** Start of Selected excerpt **

The ad gave a telephone contact number.
Former Kaibil
soldiers have been lured to work as assassins and run security
for powerful drug lords by cash payments that can be as much as
10 times the average army salary, according to a Kaibil
commander interviewed by Reuters.
Spokesmen for the
Interior Ministry and the army said authorities still were
investigating the origin of the radio ads, which may have been
transmitted on pirated airwaves.
Created in the 1970s
to fight a counter-insurgency campaign against leftist
guerrillas during the 1960-96 civil war, the red-bereted Kaibil
fighters were made to eat raw dog guts as part of their
training. They were accused of massacres during the war, which
left more than 200,000 dead.
More recently,
beheadings of policemen and drug rivals in Mexico have been
blamed on ex-Guatemalan soldiers working with the Zetas, a
renegade unit that broke from the Mexican army to serve as the
Gulf cartel's enforcement arm.

** End of Selected excerpt **

* [Goals]:
1/ Retype the passage on former Kaibil soldiers word for word, from "The ad gave" up to and including "interviewed by Reuters.".
2/ Extend the news text about Guatemala's Kaibil soldiers with new writing that picks up after its final sentence.

** Start of Information given **

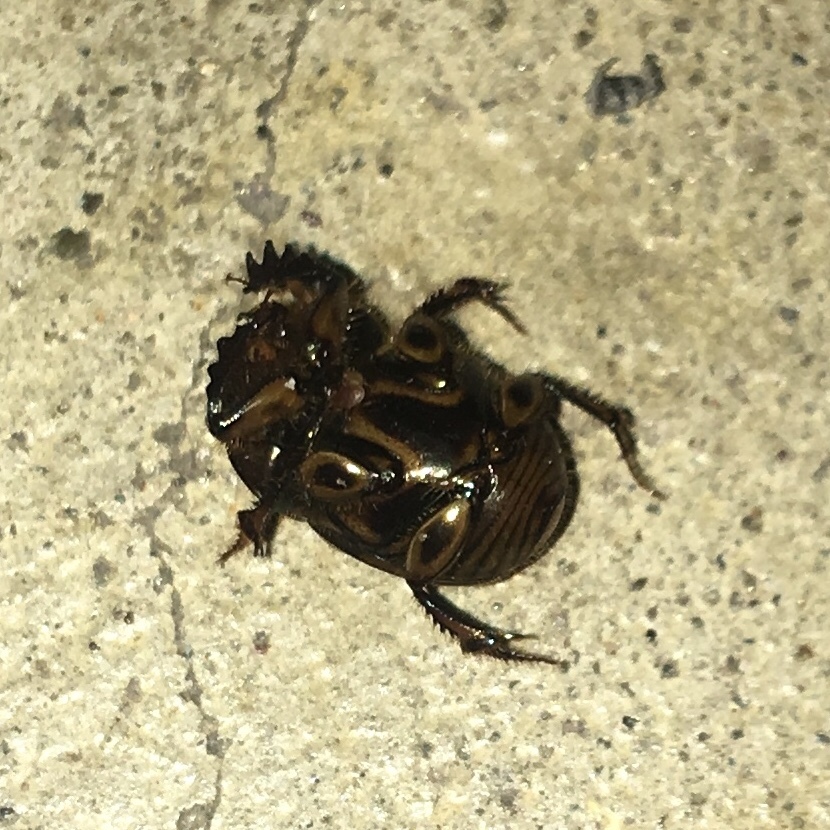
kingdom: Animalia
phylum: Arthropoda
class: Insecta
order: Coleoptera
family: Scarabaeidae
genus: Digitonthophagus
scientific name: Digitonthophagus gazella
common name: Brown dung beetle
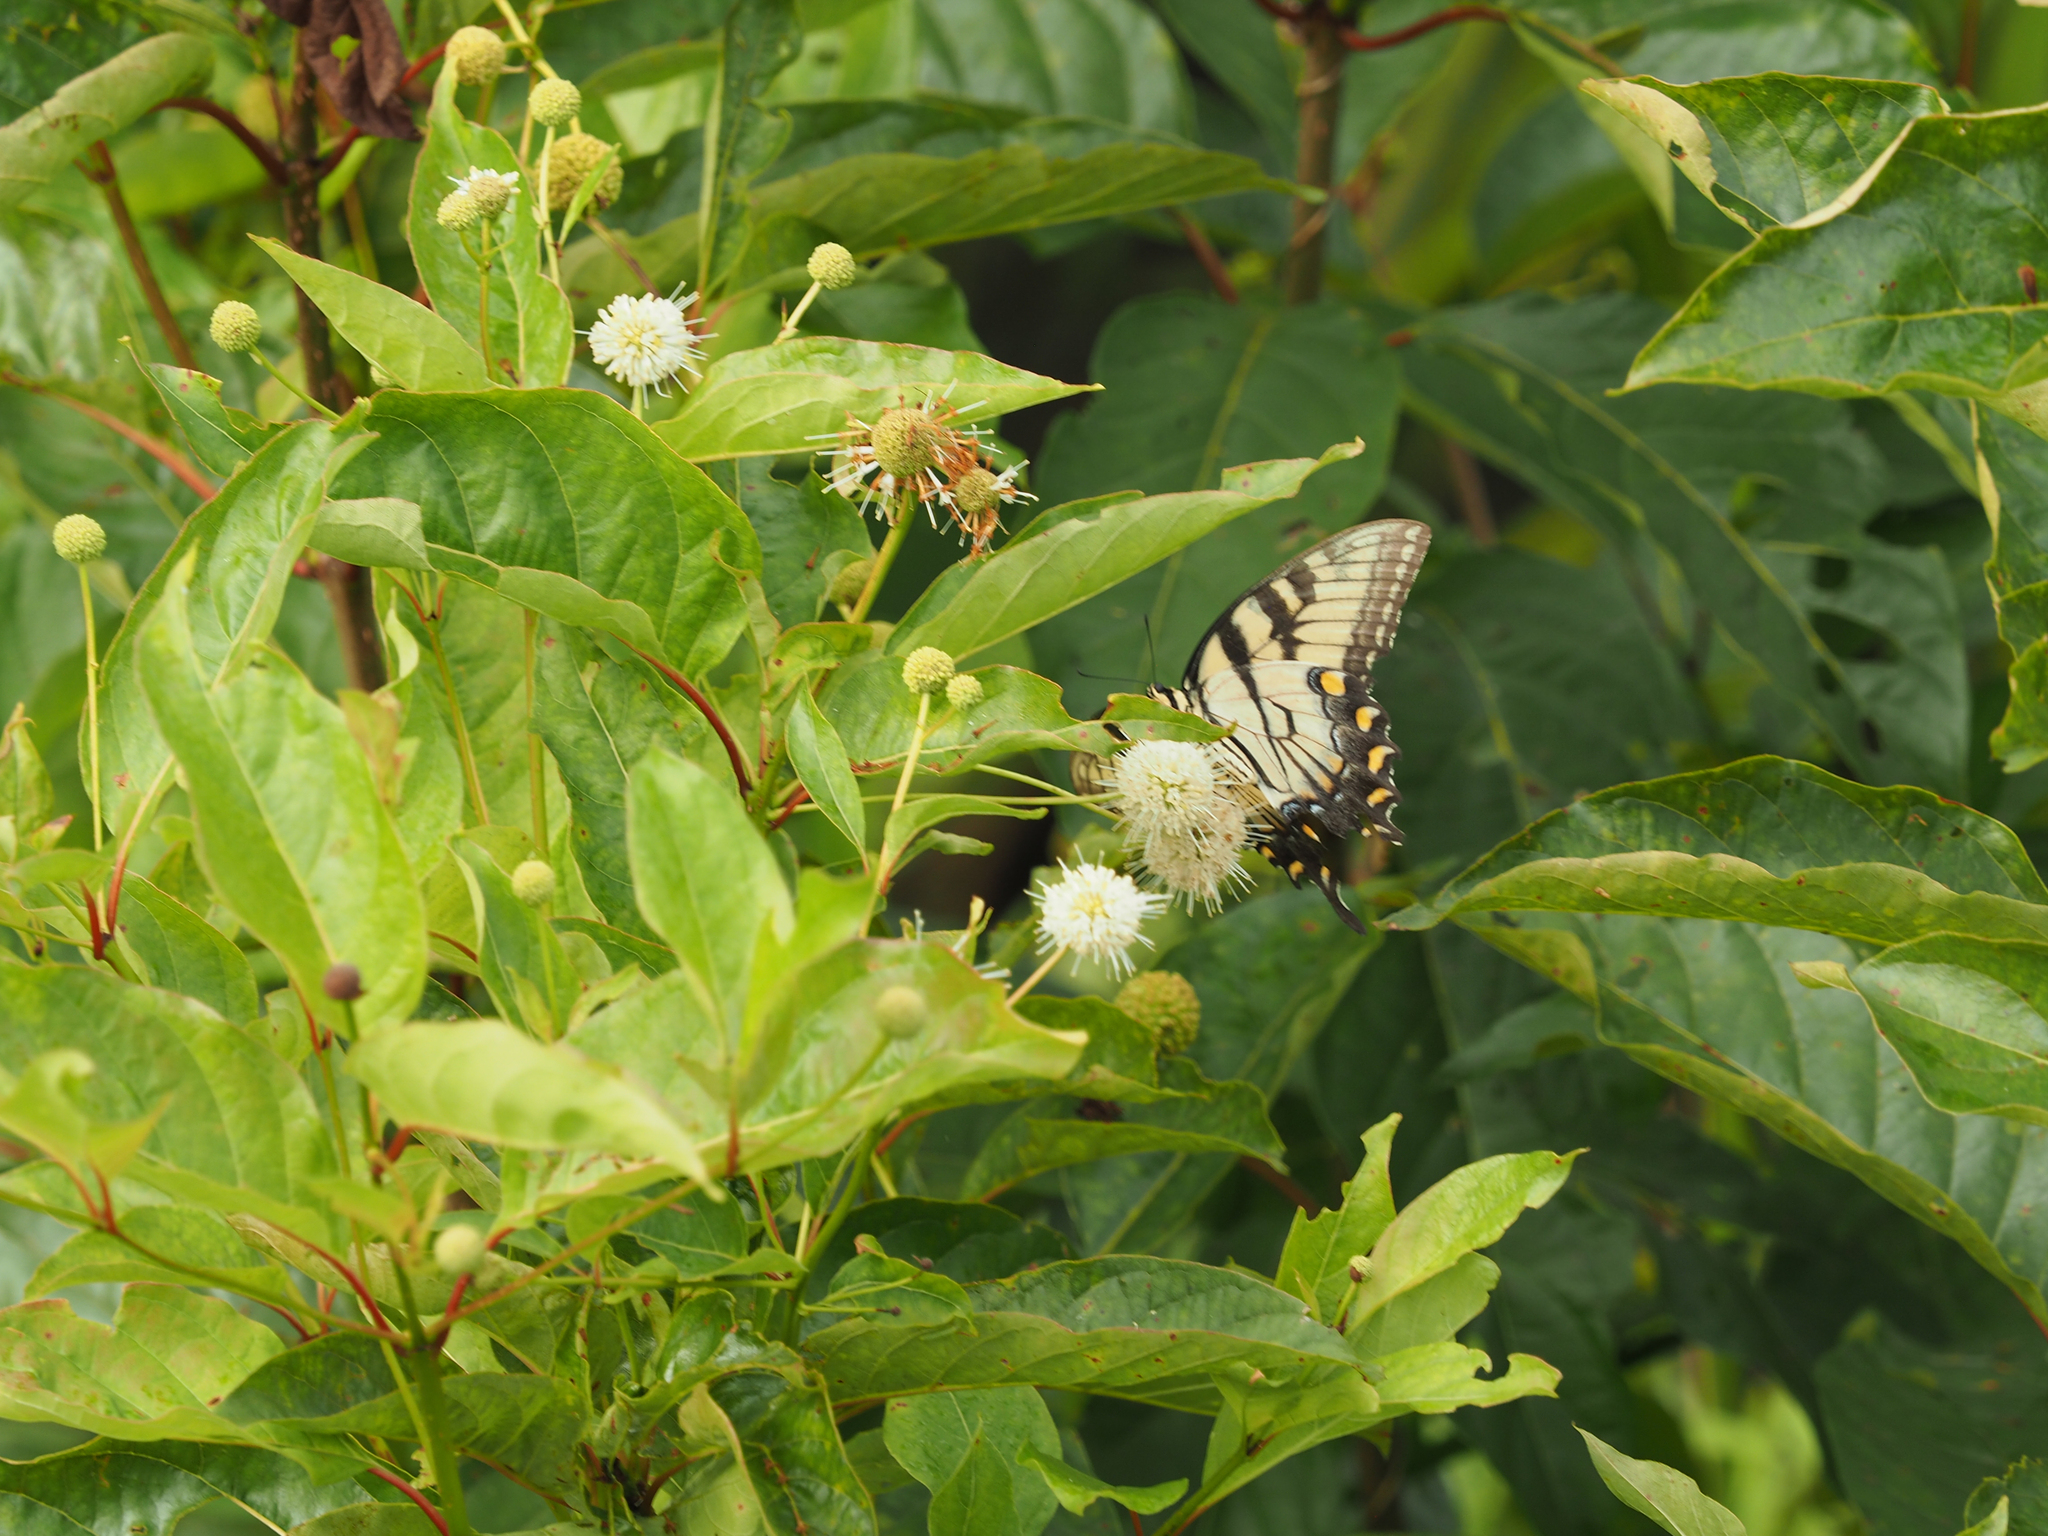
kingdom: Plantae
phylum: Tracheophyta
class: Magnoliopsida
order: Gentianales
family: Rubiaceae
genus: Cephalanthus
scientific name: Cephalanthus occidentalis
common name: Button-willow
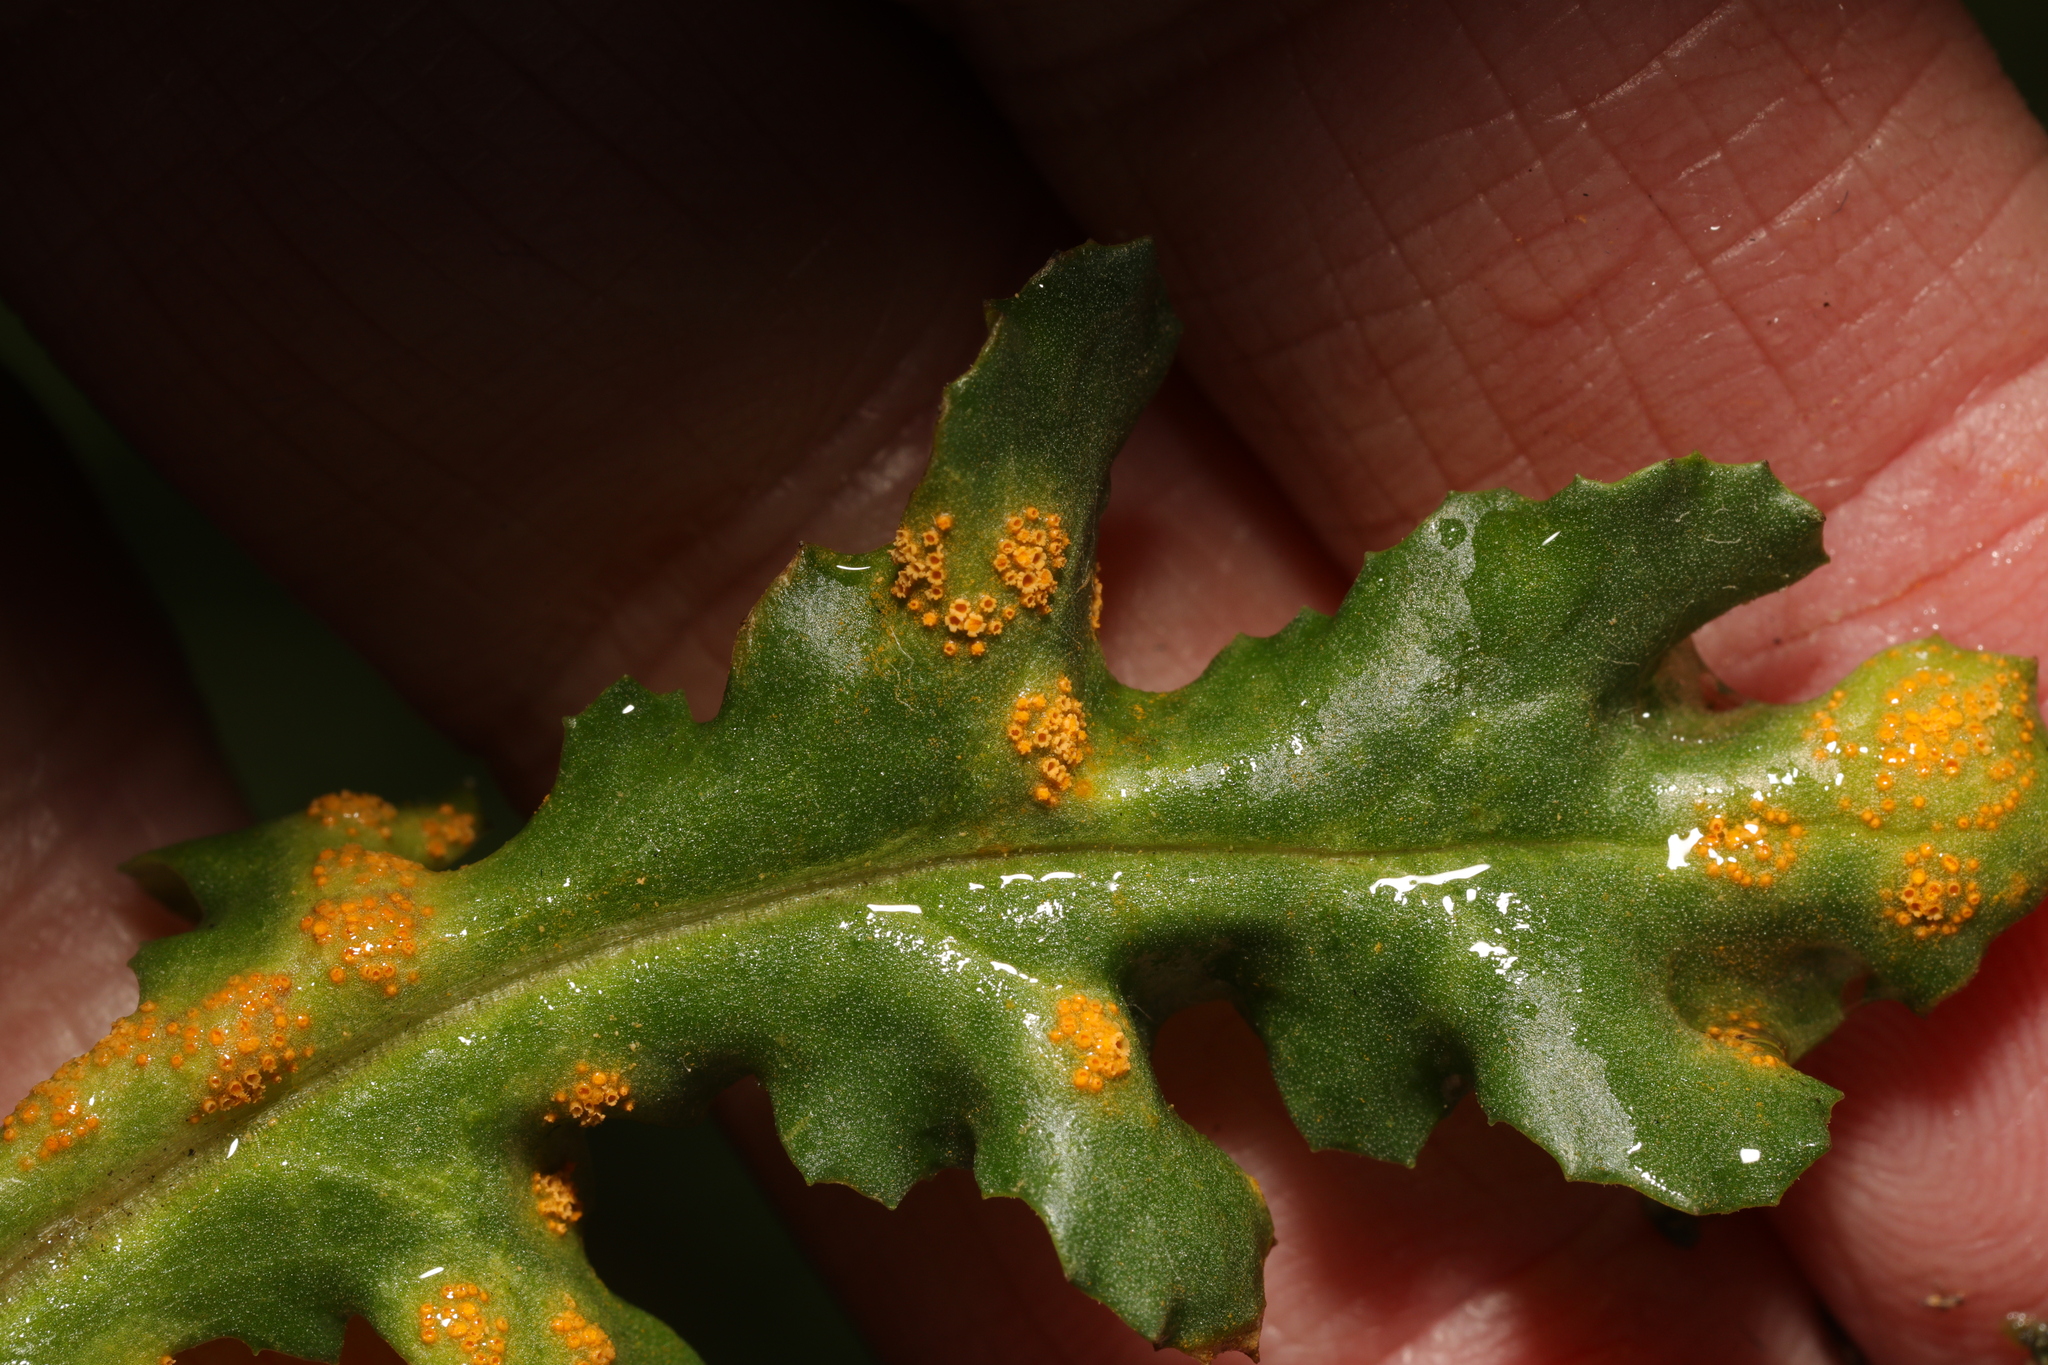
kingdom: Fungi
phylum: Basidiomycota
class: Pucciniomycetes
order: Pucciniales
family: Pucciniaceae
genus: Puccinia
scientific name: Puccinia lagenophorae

** End of Information given **

* [Answers to the problems]:
1/
The ad gave a telephone contact number.
Former Kaibil
soldiers have been lured to work as assassins and run security
for powerful drug lords by cash payments that can be as much as
10 times the average army salary, according to a Kaibil
commander interviewed by Reuters.

2/
The Zetas have used
brazen advertising along the northern U.S.-Mexico border to
recruit foot soldiers, stringing banners from bridges over main
roads in the towns of Reynosa and Nuevo Laredo offering
well-paid jobs.
Some 75 percent of
the cocaine leaving Colombia is smuggled through Central America
and much of it ends up crossing the porous Guatemalan-Mexican
border. Drug planes land on secret jungle landing strips and
trucks move the cargo north to the United States.
President Felipe
Calderon is cracking down on Mexico's drug gangs, deploying
thousands of police and soldiers to hot spots around the
country. Drug violence in Mexico has killed more than 900 people
this year.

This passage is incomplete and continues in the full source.